We’d stopped off in Milan to try to settle the body clock before our cruise, so we avoided an afternoon nap and despite the heat (38/100) went into the city. Milan is known for its fashion, not so much its art but the magnificent cathedral in the central square is well worth a look.

The cathedral, built over 500 years
Detail of some carvings

So is the Galleria, a shopping mall filled with expensive brand names – but also some lovely architecture.

At the end of the Galleria is a small park dominated by a statue of Leonardo and other lesser scientists.

By the time we returned to the hotel it was around 6pm and we were ready to eat and sleep, in that order. But in Italy restaurants open at 7:30 at the earliest and don’t close till late. We reconvened at Traffic Lights, the bar over the road (yes, the name is in English), then went looking for an open restaurant. We were turned away at a couple for being too early, but then one owner, standing outside having a smoke with his mate, had the nouse to realise he had four customers in front of his establishment. “Yes, we’re open,” he said.

So we went inside.

The waitress mopping the floor looked up at us in surprise. “We’re not open yet.”
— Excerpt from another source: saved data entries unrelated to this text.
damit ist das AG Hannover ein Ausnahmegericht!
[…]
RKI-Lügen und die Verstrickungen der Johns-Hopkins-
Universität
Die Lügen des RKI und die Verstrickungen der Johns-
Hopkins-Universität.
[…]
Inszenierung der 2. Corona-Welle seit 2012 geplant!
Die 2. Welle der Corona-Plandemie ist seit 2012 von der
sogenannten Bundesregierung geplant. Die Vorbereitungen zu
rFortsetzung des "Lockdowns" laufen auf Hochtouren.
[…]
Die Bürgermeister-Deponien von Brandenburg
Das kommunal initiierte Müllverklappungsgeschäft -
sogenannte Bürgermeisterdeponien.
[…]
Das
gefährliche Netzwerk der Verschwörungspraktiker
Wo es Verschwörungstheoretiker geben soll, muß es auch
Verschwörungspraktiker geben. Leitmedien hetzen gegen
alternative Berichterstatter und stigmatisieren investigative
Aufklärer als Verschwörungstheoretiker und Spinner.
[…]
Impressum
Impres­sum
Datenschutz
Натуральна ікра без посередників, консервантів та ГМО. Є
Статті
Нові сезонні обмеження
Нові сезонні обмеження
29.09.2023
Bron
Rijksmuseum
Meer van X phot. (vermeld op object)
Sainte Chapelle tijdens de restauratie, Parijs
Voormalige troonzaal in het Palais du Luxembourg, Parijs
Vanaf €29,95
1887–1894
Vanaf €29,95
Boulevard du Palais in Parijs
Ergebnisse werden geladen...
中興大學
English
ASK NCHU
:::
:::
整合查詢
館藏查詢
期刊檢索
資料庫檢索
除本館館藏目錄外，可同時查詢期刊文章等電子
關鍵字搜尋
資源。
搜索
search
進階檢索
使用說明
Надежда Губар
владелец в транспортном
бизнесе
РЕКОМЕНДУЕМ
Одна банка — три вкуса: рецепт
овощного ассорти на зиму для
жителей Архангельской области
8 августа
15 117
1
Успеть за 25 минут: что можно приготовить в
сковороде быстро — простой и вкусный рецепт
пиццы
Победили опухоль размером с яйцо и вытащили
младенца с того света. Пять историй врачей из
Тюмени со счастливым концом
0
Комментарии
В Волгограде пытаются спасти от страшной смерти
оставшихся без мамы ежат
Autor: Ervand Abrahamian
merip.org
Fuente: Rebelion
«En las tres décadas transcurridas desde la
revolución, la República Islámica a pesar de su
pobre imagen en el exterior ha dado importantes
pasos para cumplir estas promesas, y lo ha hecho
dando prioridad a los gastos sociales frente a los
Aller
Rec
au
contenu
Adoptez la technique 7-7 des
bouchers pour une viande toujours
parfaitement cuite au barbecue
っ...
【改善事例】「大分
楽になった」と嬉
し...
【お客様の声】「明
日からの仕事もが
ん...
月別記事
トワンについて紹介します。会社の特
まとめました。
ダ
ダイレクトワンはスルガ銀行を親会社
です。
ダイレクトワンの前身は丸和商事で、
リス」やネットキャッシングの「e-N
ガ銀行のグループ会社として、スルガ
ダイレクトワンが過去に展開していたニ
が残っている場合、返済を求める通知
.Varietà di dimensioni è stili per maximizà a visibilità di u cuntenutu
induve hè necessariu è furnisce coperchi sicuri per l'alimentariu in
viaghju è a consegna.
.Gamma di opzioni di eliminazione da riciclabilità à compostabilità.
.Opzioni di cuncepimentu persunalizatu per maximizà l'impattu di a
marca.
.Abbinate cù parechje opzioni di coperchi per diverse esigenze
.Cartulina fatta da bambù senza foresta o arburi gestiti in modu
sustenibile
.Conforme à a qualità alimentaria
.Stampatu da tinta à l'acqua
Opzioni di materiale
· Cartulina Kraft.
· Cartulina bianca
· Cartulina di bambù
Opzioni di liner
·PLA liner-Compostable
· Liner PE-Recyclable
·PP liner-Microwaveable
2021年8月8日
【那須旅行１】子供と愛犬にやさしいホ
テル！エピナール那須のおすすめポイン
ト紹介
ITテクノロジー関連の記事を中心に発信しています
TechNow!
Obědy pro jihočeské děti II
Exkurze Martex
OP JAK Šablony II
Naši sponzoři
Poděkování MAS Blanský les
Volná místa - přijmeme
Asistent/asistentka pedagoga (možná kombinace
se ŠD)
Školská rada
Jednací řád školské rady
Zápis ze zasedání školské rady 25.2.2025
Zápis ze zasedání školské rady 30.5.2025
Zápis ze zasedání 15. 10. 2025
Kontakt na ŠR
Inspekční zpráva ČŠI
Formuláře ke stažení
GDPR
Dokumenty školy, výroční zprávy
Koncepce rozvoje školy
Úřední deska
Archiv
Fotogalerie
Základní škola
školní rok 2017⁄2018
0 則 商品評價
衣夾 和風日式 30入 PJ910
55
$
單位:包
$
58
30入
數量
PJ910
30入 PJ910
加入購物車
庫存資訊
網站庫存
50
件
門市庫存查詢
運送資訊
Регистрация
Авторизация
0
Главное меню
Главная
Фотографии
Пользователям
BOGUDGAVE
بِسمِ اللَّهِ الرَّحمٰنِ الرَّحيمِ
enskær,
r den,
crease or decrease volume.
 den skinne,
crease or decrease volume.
We pointed at the door. “He said you were.”

She shrugged her shoulders. “If the boss says we’re open, we’re open.”

She was lovely, one of the few servers who spoke pretty good English. We ordered pizza, because – Italy – and a litre of the house white. The white wine has a tiny bit of fizz in it, not a sparkling wine but not completely still. We found it eminently quaffable. And the pizzas were delicious, thin, crispy pastry and not too much stuff on top. They were also huge, uncut, and hanging over the edges of the plate. We could easily have shared one per couple and that would have been too much. We took the uneaten portions back to the hotel. Col and Sandy had their leftovers for dinner the next night, but Pete and I went back to the same restaurant and shared one with a bowl of salad on the side.

The following day we went to a visiting exhibition of Leonard da Vinci’s machines. The Leonardo3 group has pored over Leonardo’s writings and designs and actually constructed the machines he designed, including man-powered flying machines, a submarine, and a mechanical lion. It was absolutely fascinating. Check it out here.

Later we caught a hop-on-hop-off vintage tram and visited a park/garden, apparently built around an old ruin. I suspect it was a pretend ruin, because I can’t find anything about it online. It was a nice diversion, though, on what was once again a hot day. They had several off-leash dog areas and even some enclosed parts fitted with dog agility obstacles. Quite a few doggies were socialising, which was nice to see.

A pretend ruin

In the afternoon we used the Metro to seek out a canal area we’d noticed on the tourist brochures. It’s clearly a popular restaurant area but at mid-afternoon on a very hot and humid day the only people there were a few die-hard tourists and hopeful vendors at markets set up along the banks of the canal. The water is fast-flowing and very clean. It would have been a lovely spot in the evening but the biorhythms weren’t up for that just yet.

Milan canal area

Tomorrow we would be flying out to Bordeaux.